▸ **Working data**
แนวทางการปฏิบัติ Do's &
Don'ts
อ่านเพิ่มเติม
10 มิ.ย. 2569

==

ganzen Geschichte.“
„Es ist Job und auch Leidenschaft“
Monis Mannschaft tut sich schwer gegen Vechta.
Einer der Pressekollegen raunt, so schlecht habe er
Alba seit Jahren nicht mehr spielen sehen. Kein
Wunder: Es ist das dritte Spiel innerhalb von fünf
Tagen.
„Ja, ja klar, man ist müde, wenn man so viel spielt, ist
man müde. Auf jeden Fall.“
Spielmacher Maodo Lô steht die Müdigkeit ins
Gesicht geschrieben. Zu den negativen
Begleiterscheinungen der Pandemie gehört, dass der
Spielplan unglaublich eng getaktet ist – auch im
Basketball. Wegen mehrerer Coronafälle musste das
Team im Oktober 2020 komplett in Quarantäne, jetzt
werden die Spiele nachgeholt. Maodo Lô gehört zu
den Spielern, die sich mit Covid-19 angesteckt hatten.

▸ **Exercise**
For the string "müde", find every line of the material that contains it, and copy each one.

▸ **The answer**
„Ja, ja klar, man ist müde, wenn man so viel spielt, ist
man müde. Auf jeden Fall.“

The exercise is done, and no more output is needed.